No caso em questão, ambos os prazos foram flagrantemente desrespeitados. A inércia do poder público por quase uma década fulminou seu direito de aplicar qualquer sanção. A punição, embora finalmente proferida, nasceu nula, pois o direito de punir já havia se extinguido no tempo.
O Obstáculo Inesperado: A Decadência e a Importância da Estratégia Jurídica
Com base na evidente prescrição, a farmácia impetrou um Mandado de Segurança, um instrumento jurídico ágil para proteger direitos violados por atos ilegais de autoridades. Contudo, a primeira decisão judicial foi desfavorável, extinguindo o processo sem analisar o mérito. O motivo? Decadência.
O juiz entendeu que a farmácia perdeu o prazo de 120 dias para entrar com a ação, contando-o a partir da publicação da decisão final em 2025. Essa interpretação, embora comum, ignora a essência do problema: o ato ilegal não foi apenas a decisão de 2025, mas a omissão continuada que se arrastou por anos.
É aqui que a estratégia jurídica correta faz toda a diferença. A jurisprudência consolidada, inclusive do Supremo Tribunal Federal (STF), estabelece que, em casos de omissão continuada, o prazo de 120 dias não começa a correr. Ele se renova a cada dia em que a autoridade se mantém inerte.
Um acórdão do Tribunal Regional Federal da 1ª Região (TRF1), em um caso análogo, reforçou exatamente este ponto: a mora desarrazoada da Administração em concluir um procedimento é um ato omissivo continuado que impede o início do prazo decadencial.
A Virada no Jogo: Os Embargos de Declaração
Diante da sentença equivocada, o caminho foi opor Embargos de Declaração. Este recurso serviu para apontar a omissão do juiz: ele não analisou a tese de que a mora administrativa afastava a decadência.
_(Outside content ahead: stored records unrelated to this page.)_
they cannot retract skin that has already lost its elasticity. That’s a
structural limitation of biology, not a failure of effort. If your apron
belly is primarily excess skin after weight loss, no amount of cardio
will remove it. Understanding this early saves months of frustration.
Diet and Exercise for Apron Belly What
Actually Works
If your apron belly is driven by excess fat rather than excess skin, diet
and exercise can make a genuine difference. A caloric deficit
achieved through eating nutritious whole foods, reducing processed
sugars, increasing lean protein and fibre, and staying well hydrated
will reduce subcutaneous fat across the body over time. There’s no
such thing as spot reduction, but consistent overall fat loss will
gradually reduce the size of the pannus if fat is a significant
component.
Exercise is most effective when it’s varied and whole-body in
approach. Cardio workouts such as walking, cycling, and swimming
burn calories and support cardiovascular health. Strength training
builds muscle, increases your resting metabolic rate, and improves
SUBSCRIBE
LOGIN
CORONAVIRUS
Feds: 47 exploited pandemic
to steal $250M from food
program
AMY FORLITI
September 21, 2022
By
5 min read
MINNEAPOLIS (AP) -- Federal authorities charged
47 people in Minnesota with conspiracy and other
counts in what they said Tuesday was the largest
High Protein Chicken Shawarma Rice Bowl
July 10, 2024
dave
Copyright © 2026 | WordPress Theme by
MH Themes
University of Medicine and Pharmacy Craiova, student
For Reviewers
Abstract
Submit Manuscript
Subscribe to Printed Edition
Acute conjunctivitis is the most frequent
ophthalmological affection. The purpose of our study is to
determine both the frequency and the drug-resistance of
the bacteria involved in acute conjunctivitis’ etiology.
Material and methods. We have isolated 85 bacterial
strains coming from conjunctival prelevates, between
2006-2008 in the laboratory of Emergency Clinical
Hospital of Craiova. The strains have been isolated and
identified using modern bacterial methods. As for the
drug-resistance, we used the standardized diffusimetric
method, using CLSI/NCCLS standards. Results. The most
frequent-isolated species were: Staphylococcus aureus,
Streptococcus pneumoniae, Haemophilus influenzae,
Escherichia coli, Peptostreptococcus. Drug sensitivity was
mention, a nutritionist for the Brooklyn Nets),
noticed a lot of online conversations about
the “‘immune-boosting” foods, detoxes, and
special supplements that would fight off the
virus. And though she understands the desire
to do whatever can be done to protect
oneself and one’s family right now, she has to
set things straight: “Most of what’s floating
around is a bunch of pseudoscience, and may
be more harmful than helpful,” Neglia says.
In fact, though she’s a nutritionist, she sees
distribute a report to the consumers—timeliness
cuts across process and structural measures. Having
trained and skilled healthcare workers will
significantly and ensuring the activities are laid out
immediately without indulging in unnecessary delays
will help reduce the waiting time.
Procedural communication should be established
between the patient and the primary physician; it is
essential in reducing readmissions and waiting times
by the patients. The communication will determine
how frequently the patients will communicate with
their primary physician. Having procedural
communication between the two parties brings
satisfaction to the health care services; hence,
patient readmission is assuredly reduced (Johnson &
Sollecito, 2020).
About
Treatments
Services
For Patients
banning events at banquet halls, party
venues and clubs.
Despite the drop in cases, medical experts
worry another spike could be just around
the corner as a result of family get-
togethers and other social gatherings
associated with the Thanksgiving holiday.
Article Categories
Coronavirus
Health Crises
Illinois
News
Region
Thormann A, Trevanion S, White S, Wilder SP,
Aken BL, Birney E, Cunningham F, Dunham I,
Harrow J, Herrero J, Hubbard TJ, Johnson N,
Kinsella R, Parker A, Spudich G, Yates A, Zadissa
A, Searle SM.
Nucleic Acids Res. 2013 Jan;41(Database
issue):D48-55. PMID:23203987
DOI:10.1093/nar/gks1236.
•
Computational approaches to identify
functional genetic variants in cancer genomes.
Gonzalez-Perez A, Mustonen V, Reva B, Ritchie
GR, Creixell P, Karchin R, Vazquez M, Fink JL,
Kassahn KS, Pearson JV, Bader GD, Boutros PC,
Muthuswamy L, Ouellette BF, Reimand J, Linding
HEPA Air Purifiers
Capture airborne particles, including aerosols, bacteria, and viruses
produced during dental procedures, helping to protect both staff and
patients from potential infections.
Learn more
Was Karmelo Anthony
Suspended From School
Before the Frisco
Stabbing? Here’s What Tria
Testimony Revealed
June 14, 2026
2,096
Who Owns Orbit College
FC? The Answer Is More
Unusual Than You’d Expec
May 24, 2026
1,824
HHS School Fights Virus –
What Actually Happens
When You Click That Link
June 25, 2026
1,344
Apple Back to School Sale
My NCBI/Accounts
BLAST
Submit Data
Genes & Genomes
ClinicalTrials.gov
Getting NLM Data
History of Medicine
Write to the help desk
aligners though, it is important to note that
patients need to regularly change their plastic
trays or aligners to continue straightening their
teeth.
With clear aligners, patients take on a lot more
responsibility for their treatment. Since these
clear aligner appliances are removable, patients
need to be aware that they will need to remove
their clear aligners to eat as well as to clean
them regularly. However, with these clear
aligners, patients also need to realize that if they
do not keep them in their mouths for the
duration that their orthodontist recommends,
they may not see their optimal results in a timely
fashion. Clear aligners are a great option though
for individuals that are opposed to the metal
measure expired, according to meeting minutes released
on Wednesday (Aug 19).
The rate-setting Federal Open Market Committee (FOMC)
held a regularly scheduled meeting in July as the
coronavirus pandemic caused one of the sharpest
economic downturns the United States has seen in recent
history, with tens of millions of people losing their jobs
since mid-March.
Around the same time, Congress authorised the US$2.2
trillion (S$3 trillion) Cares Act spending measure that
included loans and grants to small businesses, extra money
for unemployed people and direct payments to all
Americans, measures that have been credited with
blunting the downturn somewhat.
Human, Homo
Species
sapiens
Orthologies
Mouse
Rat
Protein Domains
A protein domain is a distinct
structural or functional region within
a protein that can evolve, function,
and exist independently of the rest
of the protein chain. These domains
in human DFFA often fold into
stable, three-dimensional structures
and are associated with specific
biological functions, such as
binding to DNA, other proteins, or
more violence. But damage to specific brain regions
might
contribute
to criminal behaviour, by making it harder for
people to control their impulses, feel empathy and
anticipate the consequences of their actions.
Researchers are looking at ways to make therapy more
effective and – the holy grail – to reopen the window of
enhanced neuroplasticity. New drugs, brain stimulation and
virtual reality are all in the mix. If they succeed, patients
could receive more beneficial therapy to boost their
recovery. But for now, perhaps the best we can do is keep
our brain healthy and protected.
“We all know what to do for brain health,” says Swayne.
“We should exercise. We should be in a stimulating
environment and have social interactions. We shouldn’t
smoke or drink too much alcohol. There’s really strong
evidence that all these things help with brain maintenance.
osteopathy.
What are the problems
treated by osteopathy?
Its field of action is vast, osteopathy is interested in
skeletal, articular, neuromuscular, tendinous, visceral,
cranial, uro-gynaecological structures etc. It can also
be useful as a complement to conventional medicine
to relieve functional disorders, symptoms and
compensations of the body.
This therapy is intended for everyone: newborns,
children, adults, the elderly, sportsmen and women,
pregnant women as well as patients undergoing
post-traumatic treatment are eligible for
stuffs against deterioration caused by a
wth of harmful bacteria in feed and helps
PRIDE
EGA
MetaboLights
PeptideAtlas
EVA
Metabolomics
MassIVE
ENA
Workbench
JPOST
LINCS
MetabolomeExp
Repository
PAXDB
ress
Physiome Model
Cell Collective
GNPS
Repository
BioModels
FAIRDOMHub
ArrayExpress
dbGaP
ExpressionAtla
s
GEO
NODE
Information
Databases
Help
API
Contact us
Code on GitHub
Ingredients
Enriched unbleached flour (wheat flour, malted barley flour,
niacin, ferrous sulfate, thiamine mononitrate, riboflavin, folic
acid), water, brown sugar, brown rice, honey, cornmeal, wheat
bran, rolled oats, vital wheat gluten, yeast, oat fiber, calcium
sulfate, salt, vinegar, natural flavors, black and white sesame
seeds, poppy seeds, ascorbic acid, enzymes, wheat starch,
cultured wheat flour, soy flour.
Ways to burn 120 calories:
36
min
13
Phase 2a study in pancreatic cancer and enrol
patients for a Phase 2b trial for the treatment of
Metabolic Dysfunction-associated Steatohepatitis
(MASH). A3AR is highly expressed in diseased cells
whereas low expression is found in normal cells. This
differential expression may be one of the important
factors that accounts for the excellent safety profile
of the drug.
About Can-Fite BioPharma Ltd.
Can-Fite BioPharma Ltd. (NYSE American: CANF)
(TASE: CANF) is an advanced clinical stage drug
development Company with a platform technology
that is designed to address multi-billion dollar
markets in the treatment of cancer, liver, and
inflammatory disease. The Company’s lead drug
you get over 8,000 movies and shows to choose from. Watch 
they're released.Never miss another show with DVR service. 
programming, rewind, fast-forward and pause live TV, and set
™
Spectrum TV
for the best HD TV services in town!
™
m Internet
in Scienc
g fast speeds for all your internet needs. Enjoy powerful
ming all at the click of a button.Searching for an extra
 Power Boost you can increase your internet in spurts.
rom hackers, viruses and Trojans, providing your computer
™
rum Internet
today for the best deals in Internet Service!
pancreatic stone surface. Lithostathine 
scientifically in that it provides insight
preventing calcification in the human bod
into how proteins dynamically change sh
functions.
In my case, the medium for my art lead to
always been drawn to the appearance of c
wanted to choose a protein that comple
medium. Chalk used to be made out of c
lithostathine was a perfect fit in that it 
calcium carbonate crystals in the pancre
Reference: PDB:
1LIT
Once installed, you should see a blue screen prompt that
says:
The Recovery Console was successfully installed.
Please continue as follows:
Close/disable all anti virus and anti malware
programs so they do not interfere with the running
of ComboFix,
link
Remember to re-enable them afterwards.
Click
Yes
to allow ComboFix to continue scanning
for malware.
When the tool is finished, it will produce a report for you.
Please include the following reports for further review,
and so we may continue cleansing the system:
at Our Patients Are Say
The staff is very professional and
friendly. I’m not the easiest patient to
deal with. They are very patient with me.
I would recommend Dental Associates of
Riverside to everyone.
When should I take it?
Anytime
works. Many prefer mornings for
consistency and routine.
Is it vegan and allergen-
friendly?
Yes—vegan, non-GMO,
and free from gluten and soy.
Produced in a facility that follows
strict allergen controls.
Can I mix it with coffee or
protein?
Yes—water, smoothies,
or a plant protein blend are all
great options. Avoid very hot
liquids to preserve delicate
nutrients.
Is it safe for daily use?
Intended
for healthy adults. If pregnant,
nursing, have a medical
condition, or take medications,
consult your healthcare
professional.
Ao focar apenas na data da decisão final, a sentença ignorou o principal fundamento do pedido.
O objetivo dos embargos é claro: fazer com que o Judiciário reconheça a natureza continuada da ilegalidade e, consequentemente, anule a decisão de extinção, permitindo que o processo continue e que o direito da farmácia seja, de fato, analisado.
Lições para o Setor Farmacêutico
Este caso serve como um alerta e um guia para todas as farmácias credenciadas no Programa Farmácia Popular:
- A Administração tem prazos a cumprir: O poder de punir do Estado não é eterno. A prescrição é um direito do administrado e um limite à atuação estatal.
- A mora administrativa é ilegal: Uma suspensão “preventiva” não pode durar indefinidamente. A demora excessiva e injustificada para concluir um processo viola os princípios da eficiência e da razoável duração do processo.
- Cuidado com a decadência: O prazo de 120 dias do Mandado de Segurança é traiçoeiro. É fundamental argumentar corretamente que, em casos de omissão, esse prazo não se aplica da forma convencional.
- Busque assessoria especializada: Navegar pelas complexidades do direito administrativo exige conhecimento técnico e estratégico. Uma defesa bem fundamentada desde o início é o que diferencia uma vitória de uma extinção processual prematura.
A luta contra a inércia estatal é uma batalha pela segurança jurídica e pela justiça. Farmácias e empresas não podem ficar à mercê da lentidão da máquina pública, sofrendo prejuízos enquanto aguardam uma decisão que, quando chega, já não tem validade legal.